+++ MATERIALS PROVIDED +++

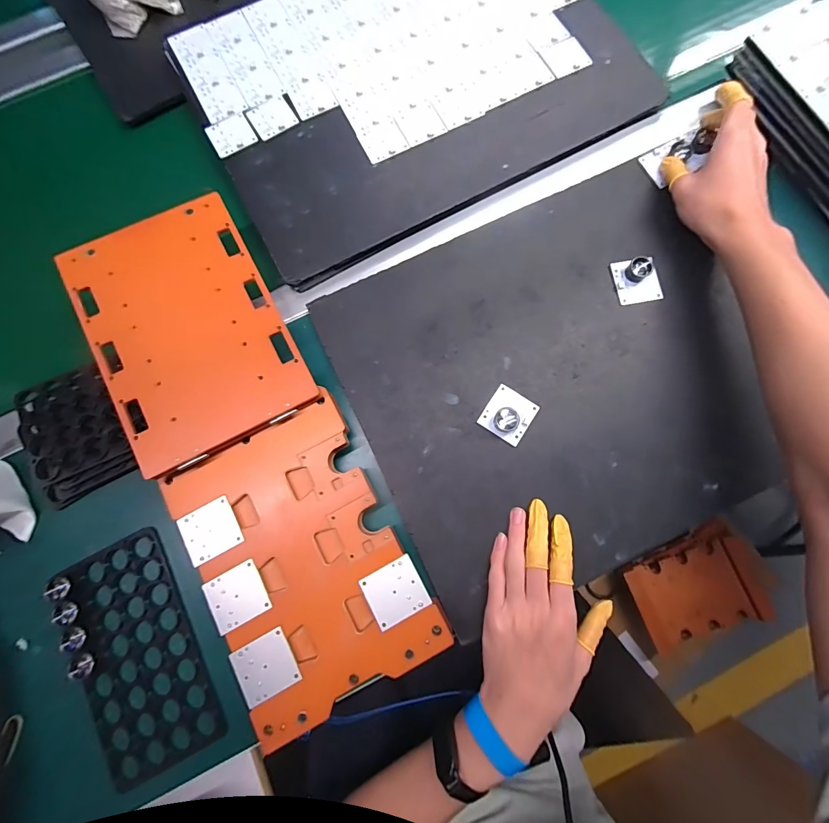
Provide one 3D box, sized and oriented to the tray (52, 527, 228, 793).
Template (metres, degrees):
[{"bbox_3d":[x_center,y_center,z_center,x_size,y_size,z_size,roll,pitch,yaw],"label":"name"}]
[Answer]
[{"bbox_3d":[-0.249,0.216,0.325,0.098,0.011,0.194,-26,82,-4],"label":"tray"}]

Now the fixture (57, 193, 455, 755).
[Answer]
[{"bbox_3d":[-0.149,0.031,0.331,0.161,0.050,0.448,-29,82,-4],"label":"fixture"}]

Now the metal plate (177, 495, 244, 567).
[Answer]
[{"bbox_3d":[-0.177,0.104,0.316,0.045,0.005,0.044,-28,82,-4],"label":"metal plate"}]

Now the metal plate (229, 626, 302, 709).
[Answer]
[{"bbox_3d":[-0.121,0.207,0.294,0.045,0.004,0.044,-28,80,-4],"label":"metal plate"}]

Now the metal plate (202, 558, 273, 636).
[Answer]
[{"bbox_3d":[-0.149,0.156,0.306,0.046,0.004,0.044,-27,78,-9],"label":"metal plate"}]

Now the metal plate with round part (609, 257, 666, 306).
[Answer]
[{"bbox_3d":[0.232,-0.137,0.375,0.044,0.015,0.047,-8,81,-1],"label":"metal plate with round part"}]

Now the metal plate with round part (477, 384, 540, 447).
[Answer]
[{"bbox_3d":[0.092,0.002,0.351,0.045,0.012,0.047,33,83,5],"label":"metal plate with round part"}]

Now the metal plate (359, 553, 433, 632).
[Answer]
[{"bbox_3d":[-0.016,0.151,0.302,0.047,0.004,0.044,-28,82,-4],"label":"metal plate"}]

+++
+++ MATERIALS PROVIDED +++

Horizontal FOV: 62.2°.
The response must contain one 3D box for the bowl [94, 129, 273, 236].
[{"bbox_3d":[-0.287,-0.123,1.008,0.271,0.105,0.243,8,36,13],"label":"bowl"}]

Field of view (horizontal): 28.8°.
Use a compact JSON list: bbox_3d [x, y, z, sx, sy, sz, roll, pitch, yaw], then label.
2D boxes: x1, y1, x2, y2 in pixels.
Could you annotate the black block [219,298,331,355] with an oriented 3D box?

+++

Give the number of lines in the data that contain "oriented", with no other words.

2